Around the world, we see the US embroiled in avoidable crises which have clear antecedents in the time of President John F. Kennedy. Take Ukraine, for example. The Kennedy 2024 website states, “[T]he most important priority is to end the suffering of the Ukrainian people, victims of a brutal Russian invasion, and also victims of American geopolitical machinations going back at least to 2014. [Kennedy] will find a diplomatic solution that brings peace to Ukraine and brings our resources back where they belong.”
A situation like Ukraine would not have arisen if the US had not removed John F. Kennedy and leaders like him from power. Robert Kennedy Jr. has repeatedly stated in interviews that his uncle, President Kennedy, understood that nuclear powers needed, above all, to avoid situations that could spiral into nuclear war. US leaders need to be able to understand the position of the people on the other side so as not to force adversaries into a situation where the choice is between a humiliating defeat and nuclear war.

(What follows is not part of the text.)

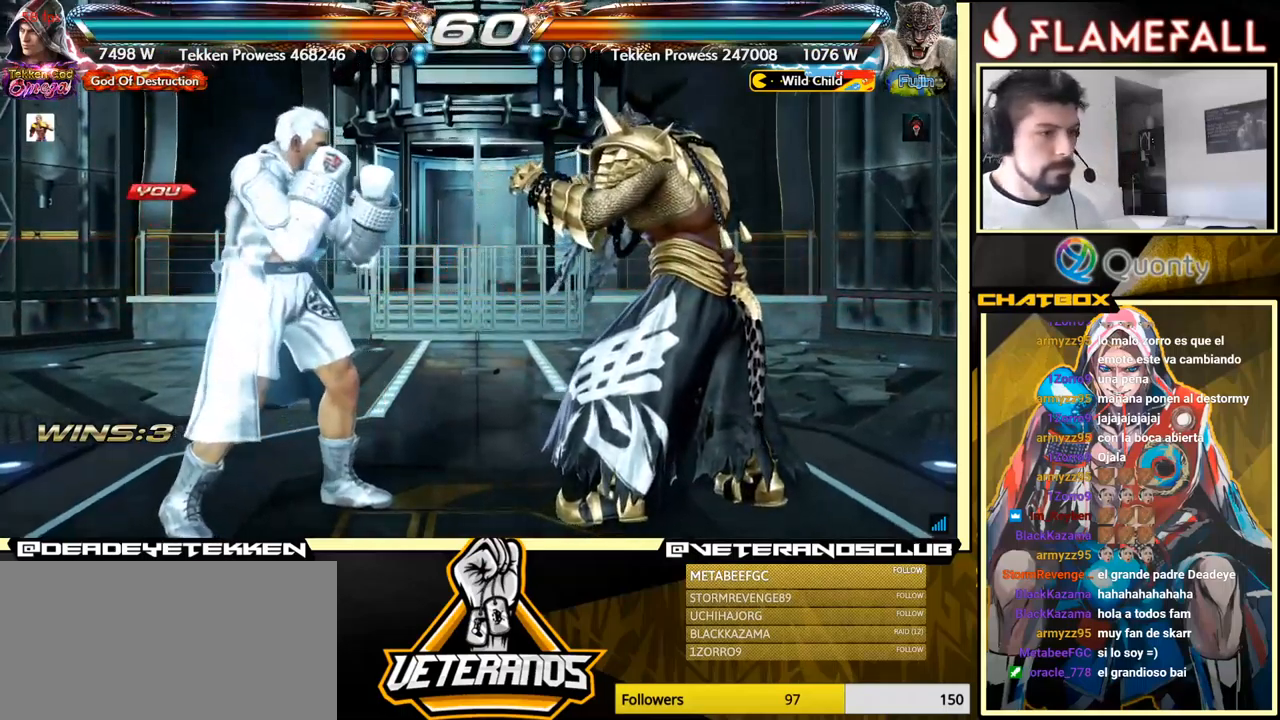
{"buttons": [], "left_stick": "center", "events": []}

In 1961, JFK and Khrushchev resolved the Berlin Crisis. Kennedy was able to restrain bellicose generals like Lucius Clay, who nearly started World War III. Khrushchev dealt with the communist side’s brain drain crisis by erecting the Berlin Wall. Said President Kennedy, “It’s not a very nice solution, but a wall is a hell of a lot better than a war.”
Robert L. Knudsen, Public domain, via Wikimedia Commons
In the case of Ukraine, US policy makers did not merely forget that their actions in Ukraine would harm Russian security. The chance to damage Russian security was precisely the motivation behind America’s Ukraine policy!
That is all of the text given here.